If a person is always stubborn and unchanging, then there will be no change in his life, but when the stubborn person can look at the problem from a different point of view, the way of dealing with the problem will change accordingly.

Sometimes, change begins with a loosening of perspectives, which is why the company's superiors and subordinates have to constantly communicate ideas in order to achieve a common goal.

In real life, we all have expectations that are not satisfied, and expectations include expectations for ourselves and others, and expectations are formed in the process of wanting to be satisfied but not being satisfied.

Where did the patterns of human behavior develop?

The reason why we have such expectations, rather than such expectations, comes from the process of forming expectations in our childhood, such as some of the demands that our parents made of us when we were children, and we slowly internalized these requirements into self-expectations and self-requirements when we were young.

But why are some children able to meet their parents' expectations and become other people's children, but some children are unable to meet their parents' expectations and become naughty and mischievous children at home who don't like to learn?

Think about what is the initial and deepest desire of each of us, often these desires have little to do with money, fame and fortune, and the initial desire of children is nothing more than the need to be loved, to be noticed, to be recognized, to be needed, which is the common denominator of all of us.
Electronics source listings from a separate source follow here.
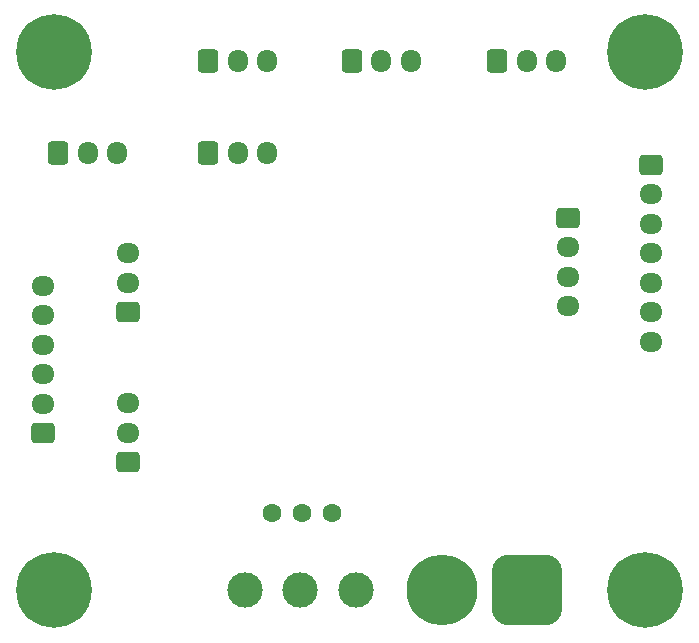
<source format=gbr>
%TF.GenerationSoftware,KiCad,Pcbnew,9.0.0-9.0.0-2~ubuntu22.04.1*%
%TF.CreationDate,2025-03-23T14:41:50+01:00*%
%TF.ProjectId,PCB_main_unit,5043425f-6d61-4696-9e5f-756e69742e6b,rev?*%
%TF.SameCoordinates,Original*%
%TF.FileFunction,Soldermask,Bot*%
%TF.FilePolarity,Negative*%
%FSLAX46Y46*%
G04 Gerber Fmt 4.6, Leading zero omitted, Abs format (unit mm)*
G04 Created by KiCad (PCBNEW 9.0.0-9.0.0-2~ubuntu22.04.1) date 2025-03-23 14:41:50*
%MOMM*%
%LPD*%
G01*
G04 APERTURE LIST*
G04 Aperture macros list*
%AMRoundRect*
0 Rectangle with rounded corners*
0 $1 Rounding radius*
0 $2 $3 $4 $5 $6 $7 $8 $9 X,Y pos of 4 corners*
0 Add a 4 corners polygon primitive as box body*
4,1,4,$2,$3,$4,$5,$6,$7,$8,$9,$2,$3,0*
0 Add four circle primitives for the rounded corners*
1,1,$1+$1,$2,$3*
1,1,$1+$1,$4,$5*
1,1,$1+$1,$6,$7*
1,1,$1+$1,$8,$9*
0 Add four rect primitives between the rounded corners*
20,1,$1+$1,$2,$3,$4,$5,0*
20,1,$1+$1,$4,$5,$6,$7,0*
20,1,$1+$1,$6,$7,$8,$9,0*
20,1,$1+$1,$8,$9,$2,$3,0*%
G04 Aperture macros list end*
%ADD10C,0.800000*%
%ADD11C,6.400000*%
%ADD12RoundRect,0.250000X-0.600000X-0.725000X0.600000X-0.725000X0.600000X0.725000X-0.600000X0.725000X0*%
%ADD13O,1.700000X1.950000*%
%ADD14RoundRect,0.250000X0.725000X-0.600000X0.725000X0.600000X-0.725000X0.600000X-0.725000X-0.600000X0*%
%ADD15O,1.950000X1.700000*%
%ADD16RoundRect,1.500000X1.500000X1.500000X-1.500000X1.500000X-1.500000X-1.500000X1.500000X-1.500000X0*%
%ADD17C,6.000000*%
%ADD18C,3.000000*%
%ADD19RoundRect,0.250000X-0.725000X0.600000X-0.725000X-0.600000X0.725000X-0.600000X0.725000X0.600000X0*%
%ADD20C,1.600000*%
G04 APERTURE END LIST*
D10*
%TO.C,H2*%
X170600000Y-132000000D03*
X171302944Y-130302944D03*
X171302944Y-133697056D03*
X173000000Y-129600000D03*
D11*
X173000000Y-132000000D03*
D10*
X173000000Y-134400000D03*
X174697056Y-130302944D03*
X174697056Y-133697056D03*
X175400000Y-132000000D03*
%TD*%
D12*
%TO.C,J1*%
X160500000Y-87200000D03*
D13*
X163000000Y-87200000D03*
X165500000Y-87200000D03*
%TD*%
D14*
%TO.C,J11*%
X129200000Y-108500000D03*
D15*
X129200000Y-106000000D03*
X129200000Y-103500000D03*
%TD*%
D10*
%TO.C,H4*%
X120600000Y-86500000D03*
X121302944Y-84802944D03*
X121302944Y-88197056D03*
X123000000Y-84100000D03*
D11*
X123000000Y-86500000D03*
D10*
X123000000Y-88900000D03*
X124697056Y-84802944D03*
X124697056Y-88197056D03*
X125400000Y-86500000D03*
%TD*%
D12*
%TO.C,J5*%
X123300000Y-95000000D03*
D13*
X125800000Y-95000000D03*
X128300000Y-95000000D03*
%TD*%
D12*
%TO.C,J4*%
X136000000Y-95050000D03*
D13*
X138500000Y-95050000D03*
X141000000Y-95050000D03*
%TD*%
D14*
%TO.C,J10*%
X129200000Y-121200000D03*
D15*
X129200000Y-118700000D03*
X129200000Y-116200000D03*
%TD*%
D10*
%TO.C,H1*%
X170600000Y-86500000D03*
X171302944Y-84802944D03*
X171302944Y-88197056D03*
X173000000Y-84100000D03*
D11*
X173000000Y-86500000D03*
D10*
X173000000Y-88900000D03*
X174697056Y-84802944D03*
X174697056Y-88197056D03*
X175400000Y-86500000D03*
%TD*%
D16*
%TO.C,J16*%
X163000000Y-132000000D03*
D17*
X155800000Y-132000000D03*
%TD*%
D14*
%TO.C,J9*%
X122000000Y-118750000D03*
D15*
X122000000Y-116250000D03*
X122000000Y-113750000D03*
X122000000Y-111250000D03*
X122000000Y-108750000D03*
X122000000Y-106250000D03*
%TD*%
D12*
%TO.C,J3*%
X136000000Y-87200000D03*
D13*
X138500000Y-87200000D03*
X141000000Y-87200000D03*
%TD*%
D10*
%TO.C,H3*%
X120600000Y-132000000D03*
X121302944Y-130302944D03*
X121302944Y-133697056D03*
X123000000Y-129600000D03*
D11*
X123000000Y-132000000D03*
D10*
X123000000Y-134400000D03*
X124697056Y-130302944D03*
X124697056Y-133697056D03*
X125400000Y-132000000D03*
%TD*%
D18*
%TO.C,SW1*%
X139100000Y-132000000D03*
X143800000Y-132000000D03*
X148500000Y-132000000D03*
%TD*%
D19*
%TO.C,J13*%
X173500000Y-96000000D03*
D15*
X173500000Y-98500000D03*
X173500000Y-101000000D03*
X173500000Y-103500000D03*
X173500000Y-106000000D03*
X173500000Y-108500000D03*
X173500000Y-111000000D03*
%TD*%
D12*
%TO.C,J2*%
X148162500Y-87200000D03*
D13*
X150662500Y-87200000D03*
X153162500Y-87200000D03*
%TD*%
D19*
%TO.C,J12*%
X166500000Y-100500000D03*
D15*
X166500000Y-103000000D03*
X166500000Y-105500000D03*
X166500000Y-108000000D03*
%TD*%
D20*
%TO.C,U1*%
X141400000Y-125500000D03*
X143940000Y-125500000D03*
X146480000Y-125500000D03*
%TD*%
M02*

</source>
Behind a person's behavior, it must be accompanied by unfulfilled desires, such as many patriarchal families, girls lack the desire to be seen and unconditionally loved, and this problem will expose many problems when girls grow up.

If we can learn to communicate with each other calmly at every level through each other's behavior, then we will naturally gain insight into the other person's real needs, and we can also let the other party be fully accepted in the relationship.

For example, if a child doesn't do his homework, we instinctively want him to do his homework, and we will use accusations and control, if you don't do your homework, you won't let you play games, if you don't do your homework, don't watch TV, etc.

This method may be useful for children who are obedient and suppress their inner emotions, but it is not useful for children who are disobedient and are in a rebellious period and are unwilling to suppress their emotions.

The key to reducing conflict is to transform emotions, if parents try to directly express their opinions, feelings and expectations for children who do not do homework, it will naturally make children feel recognized and trusted, and then children will directly express their feelings, so that two people can have good and effective communication.

In fact, intimate relationships and parent-child relationships need to learn the way of emotional transformation to face each other's conflicts, and then let the contradictions and disputes between the two be clear about each other's demands, and can also solve the problem without hurting each other.

If the other party is someone who really loves you and cares about you, he can naturally understand your thoughts and try to do what he should do, if the other party is an adult and only thinks about himself, then this method of resolving conflicts is not applicable.

There is no absolute thing in the world, the above point of view belongs to the attitude towards people, no two people are exactly the same, how effective the communication is, in fact, mainly depends on the response of the other party.

However, from the perspective of human nature, everyone's behavior is based on their own best interests, and we often want to transform the closest people, but we must understand that everyone is different.

We can understand the differences of others, and we can live in harmony with each other, so that we can have more understanding and tolerance for others, and in fact, success and happiness are not measured.

There is no best in life, only better, as long as we learn not to direct dissatisfaction to the external environment, but to self-creation, no matter what the circumstances.

Naturally, we have enough power to create the living environment we want and a satisfying state of self.